With more than 6 GWh of customer commitments already in place, the facility will help the U.S. meet the rapidly increasing energy storage demand, fueled by the expansion of AI and data centers, while advancing energy security and domestic manufacturing, Peak Energy said.
The company said its passively cooled sodium-ion battery energy storage systems, which reduce the cost of energy storage by 20% and have a 99% guaranteed uptime, are expected to enter production and begin shipments in the first quarter of 2027.
Located in Sacramento’s Metro Air Park, the facility represents up to $71 million in capital investment. The project is expected to generate additional economic activity for local suppliers, contractors, logistics providers and service businesses throughout the Sacramento region.
In 2024, Peak Energy had secured $55 million in a Series A funding round led by Xora Innovation, Temasek’s Early-Stage deep-tech investing platform, to commercialize sodium-ion battery technology and launch a pilot program.
To date, Peak has secured customer agreements with Jupiter Power, Energy Vault and RWE Americas and recently announced a strategic partnership with General Motors, including an investment from GM Ventures, to pair GM’s next-generation sodium-ion cell technology with Peak’s proprietary energy storage platform.
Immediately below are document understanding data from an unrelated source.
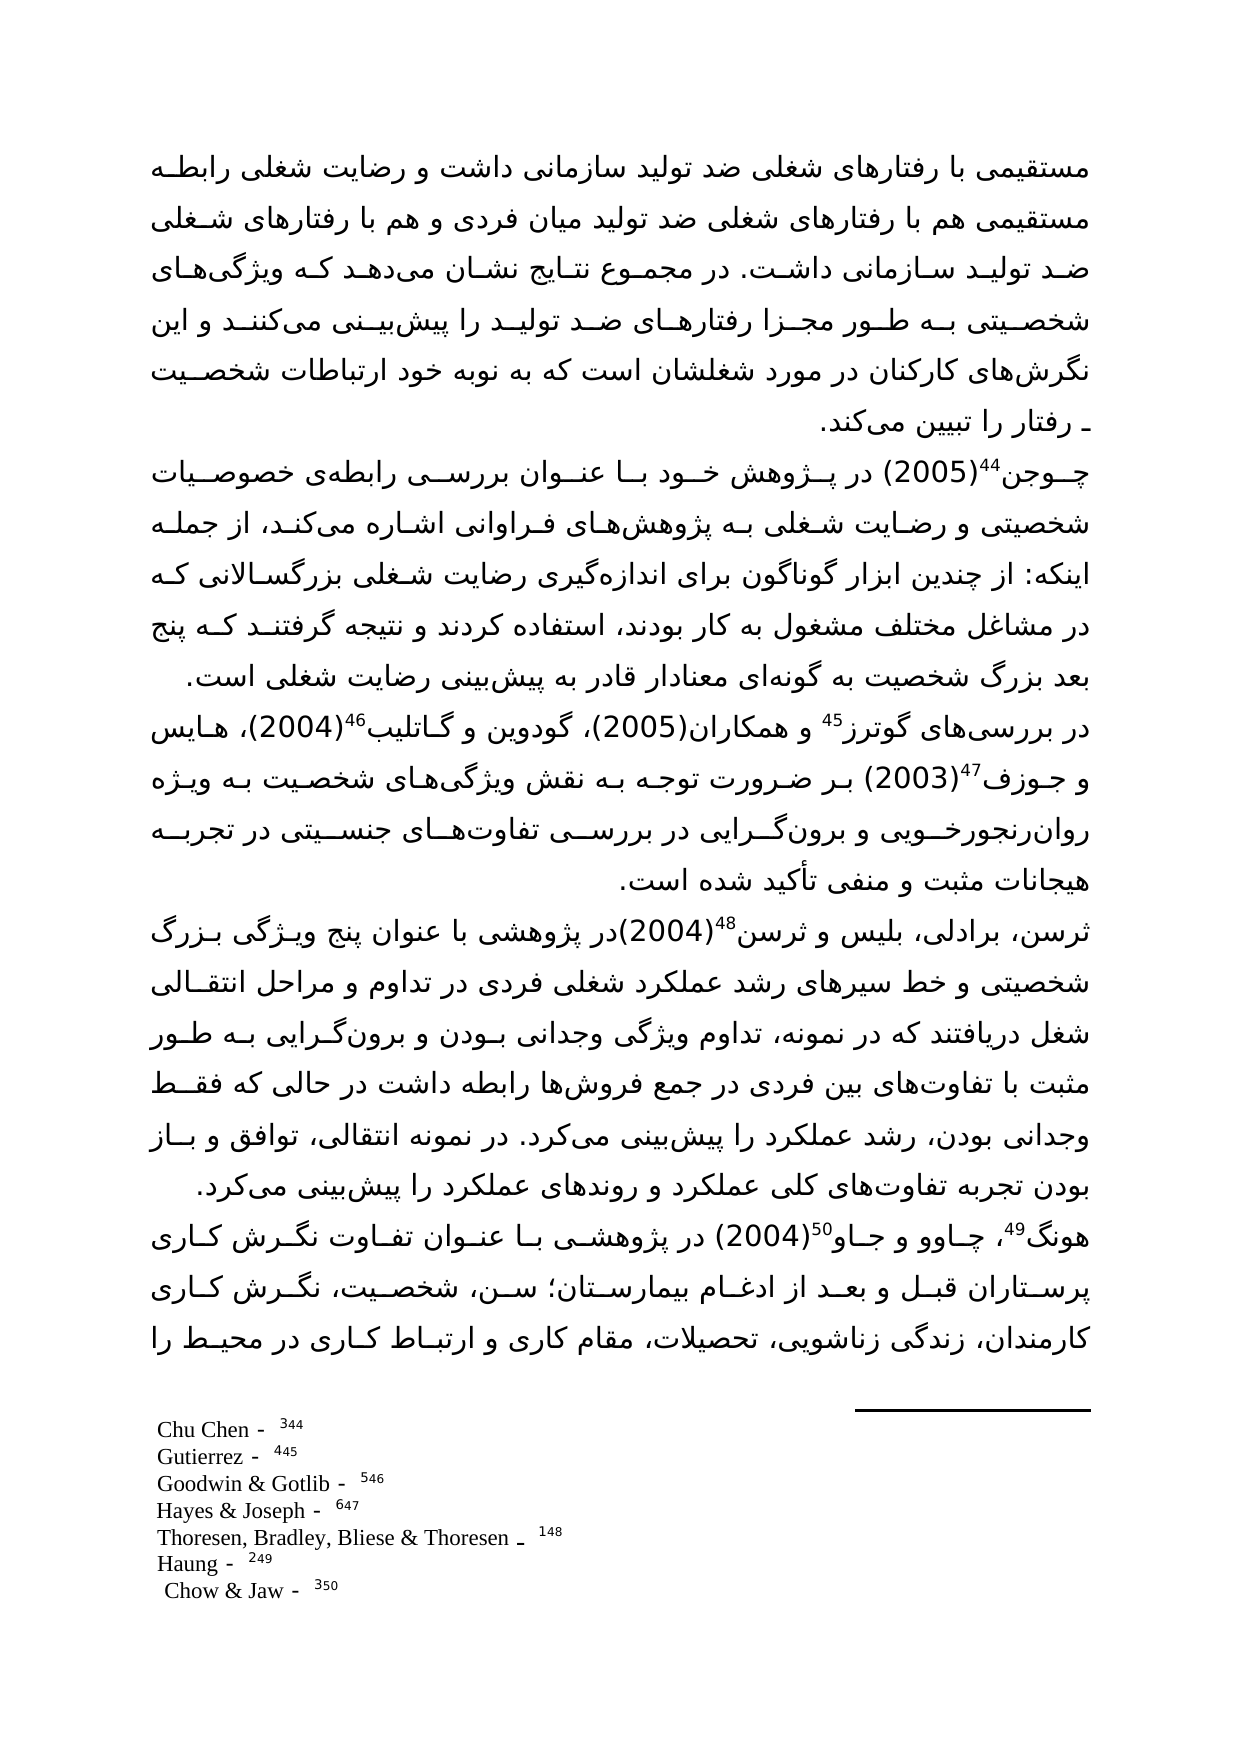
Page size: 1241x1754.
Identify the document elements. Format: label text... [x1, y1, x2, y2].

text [150, 1220, 1090, 1356]
text چوجن(2005) در پژوهش خود با عنوان بررسی رابطه‌ی خصوصیات شخصیتی و رضایت شغلی به پژوهش‌های فراوانی اشاره می‌کند، از جمله اینکه: از چندین ابزار گوناگون برای اندازه‌گیری رضایت شغلی بزرگسالانی که در مشاغل مختلف مشغول به کار بودند، استفاده کردند و نتیجه گرفتند که پنج بعد بزرگ شخصیت به گونه‌ای معنادار قادر به پیش‌بینی رضایت شغلی است. [150, 456, 1090, 693]
text ثرسن، برادلی، بلیس و ثرسن(2004)در پژوهشی با عنوان پنج ویژگی بزرگ شخصیتی و خط سیر‌های رشد عملکرد شغلی فردی در تداوم و مراحل انتقالی شغل دریافتند که در نمونه، تداوم ویژگی وجدانی بودن و برون‌گرایی به طور مثبت با تفاوت‌های بین فردی در جمع فروش‌ها رابطه داشت در حالی که فقط وجدانی بودن، رشد عملکرد را پیش‌بینی می‌کرد. در نمونه انتقالی، توافق و باز بودن تجربه تفاوت‌های کلی عملکرد و روندهای عملکرد را پیش‌بینی می‌کرد. [150, 914, 1090, 1203]
text در بررسی‌های گوترز و همکاران(2005)، گودوین و گاتلیب(2004)، هایس و جوزف(2003) بر ضرورت توجه به نقش ویژگی‌های شخصیت به ویژه روان‌رنجورخویی و برو‌ن‌گرایی در بررسی تفاوت‌های جنسیتی در تجربه هیجانات مثبت و منفی تأکید شده است. [150, 710, 1090, 897]
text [150, 150, 1090, 439]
Peak said it is commercializing the world’s first fully passive grid-scale energy storage system, engineered to operate for more than 20 years without scheduled maintenance and designed as a drop-in replacement for today’s battery energy storage systems. In California alone, eliminating battery refrigeration costs could save ratepayers an average of $100 million annually while helping lower the overall cost of energy storage and deliver more affordable electricity.
Researchers at the Tokyo University of Science claimed that sodium-ion batteries could charge faster than lithium-ion batteries. Their study stated that sodium insertion into hard carbon is intrinsically faster than lithium insertion, challenging the assumption that lithium-based systems are always superior in performance.